Abstract:
The treatment of renal cell carcinoma (RCC) is difficult due to its wide radio- and chemoresistance and its late clinical manifestation. The focus of this work is the isolation and identification of potential tumor-associated peptides in renal cell carcinoma for the use in patient-individual immunotherapy.
Additionally, a quantitative ELISA for MHC-I quantification was established and compared to results from Western-Blot and Edman analysis.

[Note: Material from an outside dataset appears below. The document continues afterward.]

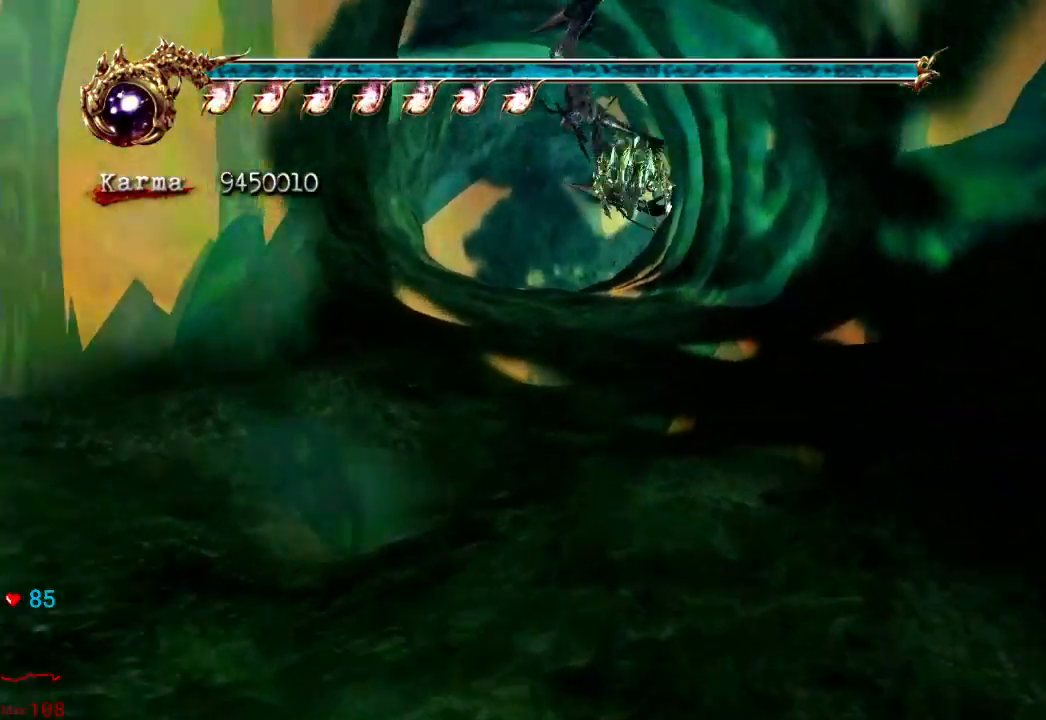
Gameplay with a controller (Xbox layout); each line is a JSON object with the inputs held at the frame after it. "events" lists button and stick changes between this image and that frame as [ms after this image, input, new state], when the widget could be followed in between. Not read: L3 R3.
{"buttons": ["A", "L2"], "left_stick": "up", "right_stick": "center", "events": [[83, "right_stick", "center"], [200, "L2", "down"], [367, "A", "down"]]}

The combined approach of mass spectrometry and gene expression analysis led to the identification of 350 HLA ligands in RCC, among them several new, tumor-associated peptides. For the first time more then 100 peptides were identified in a single tumor sample. Newly identified ligands from RGS5, IGFBP3, USH1 and ADFP were used for vaccination of patients with RCC. Furthermore, we could identify the first ligand derived from MAGED4 in RCC.
The results of the established ELISA were widely in agreement with the results of Western-Blot and Edman analysis and may proof to be an additionally useful analytic tool to analize tumor lysates. However, these analytic tools provide no absolutely precise results so far and need further improvement.
In summary, this work led to both the identification of several, interesting tumor-associated ligands and many, new ligands from native RCC tissue. The results of this work may also be useful for the development of multi-epitope-vaccines for immunotherapy in RCC.